Body: open with one paragraph on what the skill does, then a ## When to use section and a ## Workflow of numbered steps (the actual procedure). Use tables for command/file references, and add a short examples or troubleshooting section when the gotchas warrant it.
House authoring rules (from docs/skill-guidelines.md):
- Additive, minimal reach-ins — prefer adding files; make the smallest possible edit to existing code, and only via single-line calls into skill-owned functions.
- Instruction-only when possible — if Claude can do it by following prose plus existing tools, ship no code.
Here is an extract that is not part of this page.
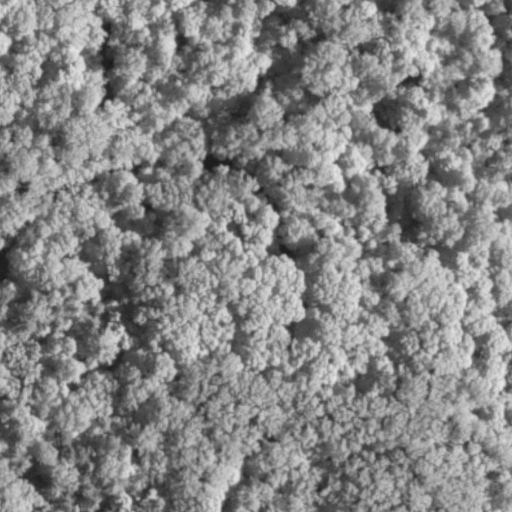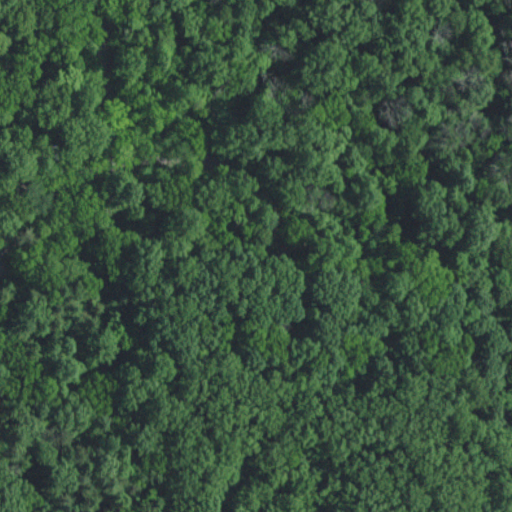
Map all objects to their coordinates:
parking lot: (106, 59)
road: (110, 90)
road: (271, 217)
road: (398, 278)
These are the easiest skills to maintain and to merge.
- If apply leaves anything behind, ship a
REMOVE.md that fully reverses every change (no soft-disabled/commented-out removals).
- If the skill adds an integration point in core code, add a test that goes red if the wiring is deleted or drifts.
- Anti-patterns to avoid: separate
VERIFY.md files, incomplete cleanup, raw SQL against core DBs, branch merges (use additive fetch), hand-maintained duplicate copies.
5. Place and verify
- Write into
.claude/skills/<name>/; confirm the folder name matches the name frontmatter and the YAML parses.
- If feasible, dry-run the procedure the skill describes to confirm it is correct.
- Tell the user the skill exists and how to invoke it (
/<name>).
Example
/learn what we just did after a multi-step setup:
- Re-read the conversation's commands and gotchas.
- Distill the repeatable procedure.
- Write
.claude/skills/<topic>-setup/SKILL.md with the steps, file paths, and the gotchas hit along the way.
- Report: "Created
/<topic>-setup — invoke it next time to repeat this."
Notes
- Keep skills focused — one capability per skill (mirrors the project's "one change per PR" rule).
- The most valuable content is the gotchas, not the happy path.
- This skill is prose and safe to re-run — use it again to refine an existing skill.